---------- SOURCE PASSAGE ----------

Environmental Toxicants Contribute to Obesity and Metabolic Diseases

Environmental Toxicants Contribute to Obesity and Metabolic Diseases

In a recent study published in the Current Opinion in Pharmacology journal, researchers evaluated the impact of environmental toxicants and brown adipose tissue (BAT) on obesity and metabolic disorders.

Obesity is the result of increased energy intake compared to energy expenditure, which in turn results in increased adiposity. The caloric gap to prevent weight gain in various populations is only 8.2 to 61.2 kcal/day. A sedentary lifestyle and excessive energy intake may not fully explain the increasing prevalence of global obesity and accompanying metabolic diseases, despite the robustness with which energy balance is regulated. It is interesting to note that many other species also seem to be developing obesity in addition to humans. These findings imply that other factors may also contribute to obesity, in addition to the increased availability of high-calorie foods and decreased mobility caused by technological advances.

Study: Environmental Toxicants, Brown Adipose Tissue, and Potential Links to Obesity and Metabolic Diseases.  Image Credit: Suzanne Tucker / ShutterstockTo study: Environmental Toxicants, Brown Adipose Tissue, and Possible Links to Obesity and Metabolic Diseases. Image Credit: Suzanne Tucker / Shutterstock

BAT and thermogenesis and obesity prevention

The main site for the accumulation of lipophilic environmental compounds is adipose tissue. BAT and white adipose tissue (WAT) are two different forms of adipose tissue. Only eutherian mammals have BAT, which, unlike WAT, has a thermogenic function that gives animals an evolutionary advantage in the cold.

The thermogenic activities carried out by active BAT per gram of tissue oxidize plasma triglycerides and glucose at a relatively high rate. However, it should be noted that during cold exposure, skeletal muscle-based thermogenesis contributes significantly more to energy expenditure due to its large volume. Four weeks of cold acclimation is sufficient for adults to increase BAT thermogenesis and decrease skeletal muscle shivering. This highlights the potential importance of BAT in relation to whole body energy expenditure. In contrast, inhibition of adipose tissue lipolysis decreases BAT thermogenesis and promotes muscle shivering.

---------- PROVIDED MATERIAL ----------

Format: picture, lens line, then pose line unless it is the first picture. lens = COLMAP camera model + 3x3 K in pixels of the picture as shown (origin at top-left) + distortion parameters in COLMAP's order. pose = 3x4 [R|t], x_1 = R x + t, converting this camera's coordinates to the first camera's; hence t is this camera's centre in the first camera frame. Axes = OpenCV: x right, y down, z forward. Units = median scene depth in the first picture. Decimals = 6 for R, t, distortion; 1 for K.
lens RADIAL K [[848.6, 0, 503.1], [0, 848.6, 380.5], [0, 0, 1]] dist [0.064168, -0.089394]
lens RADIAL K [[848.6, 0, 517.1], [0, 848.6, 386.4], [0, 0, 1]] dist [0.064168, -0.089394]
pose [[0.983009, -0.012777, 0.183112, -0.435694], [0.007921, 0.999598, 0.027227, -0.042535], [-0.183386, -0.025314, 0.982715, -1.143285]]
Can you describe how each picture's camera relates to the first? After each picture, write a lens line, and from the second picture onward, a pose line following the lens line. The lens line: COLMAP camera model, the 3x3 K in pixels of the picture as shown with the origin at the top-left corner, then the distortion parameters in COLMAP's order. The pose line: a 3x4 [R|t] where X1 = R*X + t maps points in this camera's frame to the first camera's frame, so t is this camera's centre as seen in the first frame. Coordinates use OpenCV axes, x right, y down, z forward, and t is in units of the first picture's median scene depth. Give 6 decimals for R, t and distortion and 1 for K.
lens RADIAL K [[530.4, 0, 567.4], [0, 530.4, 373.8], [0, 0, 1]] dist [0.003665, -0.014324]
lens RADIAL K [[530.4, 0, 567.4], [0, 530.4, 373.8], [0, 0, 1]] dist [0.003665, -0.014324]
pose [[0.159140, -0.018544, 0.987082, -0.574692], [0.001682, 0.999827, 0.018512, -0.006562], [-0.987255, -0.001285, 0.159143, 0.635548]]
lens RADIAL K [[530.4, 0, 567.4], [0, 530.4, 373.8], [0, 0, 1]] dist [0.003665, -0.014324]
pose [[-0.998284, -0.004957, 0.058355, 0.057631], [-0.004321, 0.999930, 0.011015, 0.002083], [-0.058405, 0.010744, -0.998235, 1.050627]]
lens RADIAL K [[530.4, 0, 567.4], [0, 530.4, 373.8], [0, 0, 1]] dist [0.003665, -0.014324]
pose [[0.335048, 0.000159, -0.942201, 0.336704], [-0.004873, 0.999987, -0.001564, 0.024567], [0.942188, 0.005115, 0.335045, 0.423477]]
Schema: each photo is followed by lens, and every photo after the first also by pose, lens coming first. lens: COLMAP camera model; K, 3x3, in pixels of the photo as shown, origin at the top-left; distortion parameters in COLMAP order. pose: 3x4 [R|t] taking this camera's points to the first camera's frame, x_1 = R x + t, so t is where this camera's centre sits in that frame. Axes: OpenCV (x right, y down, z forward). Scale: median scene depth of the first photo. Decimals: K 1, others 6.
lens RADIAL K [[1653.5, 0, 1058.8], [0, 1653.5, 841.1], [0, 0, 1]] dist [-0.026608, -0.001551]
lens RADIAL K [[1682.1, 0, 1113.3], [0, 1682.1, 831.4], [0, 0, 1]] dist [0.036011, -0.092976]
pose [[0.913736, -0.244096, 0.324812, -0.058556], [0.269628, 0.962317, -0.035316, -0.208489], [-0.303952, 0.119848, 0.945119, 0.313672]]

----------

» QUESTIONS ON THE MATERIAL:
(1) From the obesity article, list every name of a publication, a person, or a company.
(2) Write out the part of the obesity article that opens with the words containing "The thermogenic activities" and closes with "promotes muscle shivering.".
Nothing in the data is needed here.

» REPLIES:
(1)
Current Opinion in Pharmacology
Suzanne Tucker
Shutterstock

(2)
The thermogenic activities carried out by active BAT per gram of tissue oxidize plasma triglycerides and glucose at a relatively high rate. However, it should be noted that during cold exposure, skeletal muscle-based thermogenesis contributes significantly more to energy expenditure due to its large volume. Four weeks of cold acclimation is sufficient for adults to increase BAT thermogenesis and decrease skeletal muscle shivering. This highlights the potential importance of BAT in relation to whole body energy expenditure. In contrast, inhibition of adipose tissue lipolysis decreases BAT thermogenesis and promotes muscle shivering.